Mr. Estrada was sentenced to time served, 99 days, but because of the ICE hold was instead transported to the medium-security county jail in Yaphank.
While the 72-hour clock on an ICE decision should have started ticking after his sentencing, East Hampton Town Justice Court still had his case marked open on its calendar, with a return date scheduled for April. Until the town was officially notified of the county court action, it could not dismiss the case, and until the case was dismissed in East Hampton, ICE would not act.
His attorney, Mr. Salva, left the court building in Riverside on Feb. 7 convinced that the district attorney’s office would notify ICE in short order, but it did not.
An examination of the court file last week in East Hampton revealed that the district attorney’s office prepared a case summary on Feb. 10, but did not transmit that summary to East Hampton Justice Court until Feb. 21.
On Feb. 13, Mr. Salva sent East Hampton Town Justice Court a fax requesting an earlier court date, but the date requested, Feb. 28, fell on a Friday, not a day the East Hampton Town Justice Court takes up criminal cases. He was later informed that Mr. Estrada’s case could only be dealt with on a Wednesday or Thursday, the two days when an assistant district attorney is present in East Hampton.
All the while, Mr. Estrada remained in jail. “He is a human being,” Luz, a friend who owns the deli with Mr. Estrada, said on Feb. 24. The woman, who did not provide her last name, had been in East Hampton Town Justice Court to support him on several occasions. “Why is this happening?” she asked. “Everybody has the right to know how many days you are going to be in jail. Is it going to be one day? Two days? For four months, nobody knows. Nobody is representing him. Not a judge, not an attorney,” she said.
Though neither she nor Mr. Salva were aware of it, court records show that on Feb. 21, the East Hampton Town Justice Court, after receiving the D.A.’s case summary, had closed Mr. Estrada’s case on its calendar.
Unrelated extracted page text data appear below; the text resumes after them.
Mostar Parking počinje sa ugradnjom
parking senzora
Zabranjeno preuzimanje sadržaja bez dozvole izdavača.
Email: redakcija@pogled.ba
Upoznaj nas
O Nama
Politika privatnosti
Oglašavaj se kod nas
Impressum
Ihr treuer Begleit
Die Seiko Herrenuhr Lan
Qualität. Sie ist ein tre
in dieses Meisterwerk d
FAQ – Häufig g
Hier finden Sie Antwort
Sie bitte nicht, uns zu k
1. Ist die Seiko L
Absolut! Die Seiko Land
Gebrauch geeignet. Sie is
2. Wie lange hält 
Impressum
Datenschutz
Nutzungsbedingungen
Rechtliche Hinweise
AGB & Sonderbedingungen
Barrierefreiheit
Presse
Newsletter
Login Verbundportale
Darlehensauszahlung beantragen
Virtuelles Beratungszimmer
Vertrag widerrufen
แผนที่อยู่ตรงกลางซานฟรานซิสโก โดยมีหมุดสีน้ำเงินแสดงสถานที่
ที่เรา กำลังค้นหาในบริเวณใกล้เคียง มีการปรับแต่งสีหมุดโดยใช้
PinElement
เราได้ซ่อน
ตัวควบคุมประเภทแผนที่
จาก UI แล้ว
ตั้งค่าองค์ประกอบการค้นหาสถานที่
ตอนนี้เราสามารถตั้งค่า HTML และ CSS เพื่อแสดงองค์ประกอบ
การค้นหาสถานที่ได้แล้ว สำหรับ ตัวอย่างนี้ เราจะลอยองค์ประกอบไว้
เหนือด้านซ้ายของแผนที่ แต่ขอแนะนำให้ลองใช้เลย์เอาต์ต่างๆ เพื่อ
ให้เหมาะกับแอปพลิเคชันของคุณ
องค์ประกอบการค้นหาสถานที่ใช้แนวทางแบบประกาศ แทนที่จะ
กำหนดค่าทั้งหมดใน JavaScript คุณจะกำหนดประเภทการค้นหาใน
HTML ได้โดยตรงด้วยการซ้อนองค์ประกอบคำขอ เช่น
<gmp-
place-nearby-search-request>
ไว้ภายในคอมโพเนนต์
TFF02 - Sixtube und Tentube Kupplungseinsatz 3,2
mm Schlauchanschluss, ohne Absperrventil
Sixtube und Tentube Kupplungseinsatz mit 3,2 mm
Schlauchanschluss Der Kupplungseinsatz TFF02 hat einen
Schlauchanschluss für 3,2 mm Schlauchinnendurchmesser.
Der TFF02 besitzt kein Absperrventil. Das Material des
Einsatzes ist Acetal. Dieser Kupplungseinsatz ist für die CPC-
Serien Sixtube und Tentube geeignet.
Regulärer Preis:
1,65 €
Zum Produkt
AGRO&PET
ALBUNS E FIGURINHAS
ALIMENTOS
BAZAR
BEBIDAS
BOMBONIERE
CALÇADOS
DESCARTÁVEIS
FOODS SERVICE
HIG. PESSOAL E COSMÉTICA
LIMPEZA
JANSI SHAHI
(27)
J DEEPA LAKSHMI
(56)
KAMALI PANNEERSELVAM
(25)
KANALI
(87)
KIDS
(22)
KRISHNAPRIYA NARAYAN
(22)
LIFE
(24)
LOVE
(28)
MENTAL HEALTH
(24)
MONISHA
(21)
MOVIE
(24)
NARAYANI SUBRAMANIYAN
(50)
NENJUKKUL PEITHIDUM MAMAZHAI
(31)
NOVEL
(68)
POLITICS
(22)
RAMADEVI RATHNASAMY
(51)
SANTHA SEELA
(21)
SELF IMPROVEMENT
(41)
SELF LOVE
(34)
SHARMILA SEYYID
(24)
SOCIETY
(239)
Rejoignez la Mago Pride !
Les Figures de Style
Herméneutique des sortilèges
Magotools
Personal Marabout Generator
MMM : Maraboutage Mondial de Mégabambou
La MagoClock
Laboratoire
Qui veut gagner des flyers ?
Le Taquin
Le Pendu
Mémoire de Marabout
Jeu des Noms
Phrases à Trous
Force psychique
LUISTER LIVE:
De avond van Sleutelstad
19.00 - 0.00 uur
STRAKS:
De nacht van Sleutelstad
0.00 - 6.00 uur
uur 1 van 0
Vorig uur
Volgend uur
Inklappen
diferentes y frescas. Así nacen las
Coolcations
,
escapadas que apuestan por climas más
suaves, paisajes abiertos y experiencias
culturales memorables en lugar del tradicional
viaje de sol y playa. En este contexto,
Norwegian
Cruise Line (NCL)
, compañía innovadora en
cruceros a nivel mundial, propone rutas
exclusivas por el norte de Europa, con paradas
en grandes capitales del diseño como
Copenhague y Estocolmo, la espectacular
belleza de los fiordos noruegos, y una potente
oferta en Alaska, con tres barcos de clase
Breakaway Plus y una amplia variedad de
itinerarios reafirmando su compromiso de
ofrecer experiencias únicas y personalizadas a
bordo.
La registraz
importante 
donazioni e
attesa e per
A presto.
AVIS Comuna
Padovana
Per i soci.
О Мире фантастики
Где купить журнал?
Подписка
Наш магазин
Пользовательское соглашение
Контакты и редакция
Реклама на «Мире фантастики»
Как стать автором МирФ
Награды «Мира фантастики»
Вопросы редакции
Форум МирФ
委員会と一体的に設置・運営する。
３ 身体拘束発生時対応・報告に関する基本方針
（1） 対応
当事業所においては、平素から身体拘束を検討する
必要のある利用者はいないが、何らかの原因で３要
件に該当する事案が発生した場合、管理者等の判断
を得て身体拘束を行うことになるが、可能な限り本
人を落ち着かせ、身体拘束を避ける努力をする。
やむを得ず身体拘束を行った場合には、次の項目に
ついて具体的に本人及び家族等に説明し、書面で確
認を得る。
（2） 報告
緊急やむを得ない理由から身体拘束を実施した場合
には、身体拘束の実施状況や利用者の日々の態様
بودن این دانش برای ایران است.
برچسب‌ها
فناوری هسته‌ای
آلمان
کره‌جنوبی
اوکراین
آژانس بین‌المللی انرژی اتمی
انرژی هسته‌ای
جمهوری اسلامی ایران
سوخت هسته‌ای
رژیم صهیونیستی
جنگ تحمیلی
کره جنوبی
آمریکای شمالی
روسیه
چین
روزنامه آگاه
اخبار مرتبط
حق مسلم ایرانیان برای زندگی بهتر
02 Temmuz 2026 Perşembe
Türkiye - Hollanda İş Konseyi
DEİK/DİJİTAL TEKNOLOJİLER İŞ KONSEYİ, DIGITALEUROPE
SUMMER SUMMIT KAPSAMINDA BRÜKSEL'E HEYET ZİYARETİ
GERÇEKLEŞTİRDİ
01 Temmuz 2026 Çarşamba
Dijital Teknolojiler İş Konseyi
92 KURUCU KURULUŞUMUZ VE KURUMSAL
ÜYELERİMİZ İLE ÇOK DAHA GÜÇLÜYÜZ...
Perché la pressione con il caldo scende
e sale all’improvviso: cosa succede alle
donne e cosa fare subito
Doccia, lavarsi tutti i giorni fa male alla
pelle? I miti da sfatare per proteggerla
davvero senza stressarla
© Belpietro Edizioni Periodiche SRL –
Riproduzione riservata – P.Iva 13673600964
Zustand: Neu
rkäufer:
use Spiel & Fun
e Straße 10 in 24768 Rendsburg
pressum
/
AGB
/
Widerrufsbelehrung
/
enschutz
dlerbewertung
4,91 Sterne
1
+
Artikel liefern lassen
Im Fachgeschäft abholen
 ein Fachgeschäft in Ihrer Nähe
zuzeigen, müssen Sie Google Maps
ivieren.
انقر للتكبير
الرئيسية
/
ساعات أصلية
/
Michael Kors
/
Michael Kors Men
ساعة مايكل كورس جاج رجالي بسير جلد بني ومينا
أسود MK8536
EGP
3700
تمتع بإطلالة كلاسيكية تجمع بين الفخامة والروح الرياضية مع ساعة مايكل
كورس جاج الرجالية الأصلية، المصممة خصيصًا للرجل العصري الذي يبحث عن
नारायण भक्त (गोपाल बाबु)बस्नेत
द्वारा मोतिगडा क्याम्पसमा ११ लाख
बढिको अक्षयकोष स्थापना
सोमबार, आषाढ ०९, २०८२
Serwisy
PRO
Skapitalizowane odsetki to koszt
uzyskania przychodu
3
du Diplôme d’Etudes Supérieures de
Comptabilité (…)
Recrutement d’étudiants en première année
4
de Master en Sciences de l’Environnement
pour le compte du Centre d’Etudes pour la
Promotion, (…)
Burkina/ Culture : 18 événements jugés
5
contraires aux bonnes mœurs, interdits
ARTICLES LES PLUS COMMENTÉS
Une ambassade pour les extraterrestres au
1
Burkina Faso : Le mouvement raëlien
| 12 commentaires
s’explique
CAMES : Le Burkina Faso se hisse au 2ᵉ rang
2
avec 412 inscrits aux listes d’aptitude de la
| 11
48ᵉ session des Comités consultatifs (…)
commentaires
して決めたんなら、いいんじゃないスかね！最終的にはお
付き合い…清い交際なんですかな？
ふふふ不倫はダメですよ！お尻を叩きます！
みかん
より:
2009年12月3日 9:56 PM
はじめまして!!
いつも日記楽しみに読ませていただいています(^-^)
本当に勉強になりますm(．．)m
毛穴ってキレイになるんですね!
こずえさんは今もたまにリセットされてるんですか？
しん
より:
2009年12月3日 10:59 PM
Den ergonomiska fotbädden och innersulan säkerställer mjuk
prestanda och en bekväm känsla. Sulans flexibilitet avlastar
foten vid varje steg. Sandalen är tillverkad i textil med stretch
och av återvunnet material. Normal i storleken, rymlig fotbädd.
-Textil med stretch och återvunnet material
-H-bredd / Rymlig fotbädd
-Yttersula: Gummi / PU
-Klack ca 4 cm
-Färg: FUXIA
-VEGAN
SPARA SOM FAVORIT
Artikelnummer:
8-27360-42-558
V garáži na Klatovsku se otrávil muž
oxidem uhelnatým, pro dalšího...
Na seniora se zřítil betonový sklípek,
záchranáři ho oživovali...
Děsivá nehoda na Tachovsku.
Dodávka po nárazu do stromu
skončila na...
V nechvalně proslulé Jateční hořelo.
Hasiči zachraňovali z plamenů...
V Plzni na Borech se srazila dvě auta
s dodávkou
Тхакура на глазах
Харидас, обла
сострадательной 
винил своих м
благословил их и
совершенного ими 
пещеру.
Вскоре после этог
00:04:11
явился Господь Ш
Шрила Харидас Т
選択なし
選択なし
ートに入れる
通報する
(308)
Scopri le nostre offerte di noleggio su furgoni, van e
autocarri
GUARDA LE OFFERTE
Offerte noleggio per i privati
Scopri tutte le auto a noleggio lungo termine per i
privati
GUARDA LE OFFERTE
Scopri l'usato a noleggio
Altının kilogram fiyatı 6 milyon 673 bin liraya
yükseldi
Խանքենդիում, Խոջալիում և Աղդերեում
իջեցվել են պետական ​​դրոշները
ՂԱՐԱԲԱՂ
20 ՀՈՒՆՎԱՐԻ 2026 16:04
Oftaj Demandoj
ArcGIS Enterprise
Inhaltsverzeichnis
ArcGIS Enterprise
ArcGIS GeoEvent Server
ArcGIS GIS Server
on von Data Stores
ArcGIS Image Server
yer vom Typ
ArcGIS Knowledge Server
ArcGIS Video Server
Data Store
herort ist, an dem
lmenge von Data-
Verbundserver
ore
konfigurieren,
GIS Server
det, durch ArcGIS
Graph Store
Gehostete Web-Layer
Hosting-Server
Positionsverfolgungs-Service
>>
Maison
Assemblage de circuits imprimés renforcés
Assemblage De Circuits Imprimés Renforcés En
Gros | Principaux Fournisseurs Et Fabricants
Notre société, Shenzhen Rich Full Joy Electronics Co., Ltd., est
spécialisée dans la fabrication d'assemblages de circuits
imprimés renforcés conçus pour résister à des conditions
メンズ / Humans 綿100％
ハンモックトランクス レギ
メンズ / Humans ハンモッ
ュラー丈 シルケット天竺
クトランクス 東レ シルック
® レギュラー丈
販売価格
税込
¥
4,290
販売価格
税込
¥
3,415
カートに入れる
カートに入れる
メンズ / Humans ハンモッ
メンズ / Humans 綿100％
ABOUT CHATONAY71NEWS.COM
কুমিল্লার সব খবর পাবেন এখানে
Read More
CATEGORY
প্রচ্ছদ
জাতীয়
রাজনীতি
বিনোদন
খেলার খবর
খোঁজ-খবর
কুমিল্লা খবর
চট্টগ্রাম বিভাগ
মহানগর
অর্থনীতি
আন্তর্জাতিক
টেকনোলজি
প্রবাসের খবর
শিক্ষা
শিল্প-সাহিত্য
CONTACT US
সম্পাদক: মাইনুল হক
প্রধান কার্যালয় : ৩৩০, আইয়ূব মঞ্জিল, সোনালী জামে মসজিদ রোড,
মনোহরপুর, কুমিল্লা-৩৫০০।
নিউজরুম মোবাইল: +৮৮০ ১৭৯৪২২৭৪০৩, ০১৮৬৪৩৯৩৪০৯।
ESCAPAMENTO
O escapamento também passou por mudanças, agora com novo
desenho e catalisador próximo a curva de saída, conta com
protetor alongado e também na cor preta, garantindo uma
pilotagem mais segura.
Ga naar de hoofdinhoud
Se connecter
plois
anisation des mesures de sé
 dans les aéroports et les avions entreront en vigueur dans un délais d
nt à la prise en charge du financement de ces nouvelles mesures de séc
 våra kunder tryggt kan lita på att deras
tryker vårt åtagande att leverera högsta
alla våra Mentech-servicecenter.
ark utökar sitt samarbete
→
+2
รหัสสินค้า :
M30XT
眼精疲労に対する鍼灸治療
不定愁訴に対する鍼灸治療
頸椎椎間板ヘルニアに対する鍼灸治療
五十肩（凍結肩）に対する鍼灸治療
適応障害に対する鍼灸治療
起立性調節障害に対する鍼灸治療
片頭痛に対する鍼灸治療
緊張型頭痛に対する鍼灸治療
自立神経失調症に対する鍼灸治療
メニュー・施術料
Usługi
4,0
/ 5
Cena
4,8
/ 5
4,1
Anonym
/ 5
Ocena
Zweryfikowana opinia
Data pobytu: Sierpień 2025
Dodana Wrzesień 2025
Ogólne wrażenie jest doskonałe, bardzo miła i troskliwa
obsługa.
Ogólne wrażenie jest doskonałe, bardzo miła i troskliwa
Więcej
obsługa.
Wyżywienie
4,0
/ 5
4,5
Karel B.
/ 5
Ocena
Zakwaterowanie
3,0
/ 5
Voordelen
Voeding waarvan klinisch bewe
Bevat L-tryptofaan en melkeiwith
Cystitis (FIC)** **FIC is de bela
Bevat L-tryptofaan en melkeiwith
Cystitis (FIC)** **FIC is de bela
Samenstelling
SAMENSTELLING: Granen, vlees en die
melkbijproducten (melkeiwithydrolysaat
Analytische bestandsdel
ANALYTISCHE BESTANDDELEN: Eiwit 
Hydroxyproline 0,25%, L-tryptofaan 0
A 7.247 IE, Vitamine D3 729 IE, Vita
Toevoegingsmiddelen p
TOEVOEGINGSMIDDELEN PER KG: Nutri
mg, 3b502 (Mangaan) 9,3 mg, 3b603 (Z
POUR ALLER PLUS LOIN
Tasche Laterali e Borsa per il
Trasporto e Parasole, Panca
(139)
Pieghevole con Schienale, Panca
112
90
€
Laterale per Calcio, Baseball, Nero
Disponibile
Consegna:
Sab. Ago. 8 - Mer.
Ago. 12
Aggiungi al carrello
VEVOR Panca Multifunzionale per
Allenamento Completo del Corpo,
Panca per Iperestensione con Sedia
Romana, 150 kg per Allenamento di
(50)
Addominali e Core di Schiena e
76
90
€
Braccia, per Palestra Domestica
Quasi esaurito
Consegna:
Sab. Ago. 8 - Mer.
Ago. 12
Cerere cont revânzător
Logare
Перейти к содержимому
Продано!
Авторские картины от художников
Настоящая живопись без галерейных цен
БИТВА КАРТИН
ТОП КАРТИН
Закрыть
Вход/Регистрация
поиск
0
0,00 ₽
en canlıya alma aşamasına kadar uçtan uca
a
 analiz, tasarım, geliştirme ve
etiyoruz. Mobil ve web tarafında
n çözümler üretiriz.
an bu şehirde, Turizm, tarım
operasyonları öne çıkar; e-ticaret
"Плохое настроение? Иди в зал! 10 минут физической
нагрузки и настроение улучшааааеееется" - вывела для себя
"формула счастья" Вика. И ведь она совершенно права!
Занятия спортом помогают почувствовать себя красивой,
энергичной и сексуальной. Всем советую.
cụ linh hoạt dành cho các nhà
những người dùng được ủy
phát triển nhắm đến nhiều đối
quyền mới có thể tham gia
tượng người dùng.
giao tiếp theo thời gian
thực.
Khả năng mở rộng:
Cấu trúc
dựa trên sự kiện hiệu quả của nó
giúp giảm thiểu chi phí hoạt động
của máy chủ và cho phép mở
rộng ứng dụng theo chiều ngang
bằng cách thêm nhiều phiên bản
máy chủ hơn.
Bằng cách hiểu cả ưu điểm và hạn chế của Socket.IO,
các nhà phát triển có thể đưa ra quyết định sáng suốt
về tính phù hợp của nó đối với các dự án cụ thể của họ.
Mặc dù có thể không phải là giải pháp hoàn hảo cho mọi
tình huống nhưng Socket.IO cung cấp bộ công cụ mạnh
On Feb. 25, ICE took Mr. Estrada from the jail in Yaphank to the one in Riverside and from there to Federal Plaza in New York City and then to Hudson County Jail. He was released on Friday, after Luz posted bond, but as of Tuesday had not yet received a date for an immigration hearing.
“This is why you have to stay out of the justice system,” Luz said last week, before leaving for New York. “After you get there, it is not easy to get out.”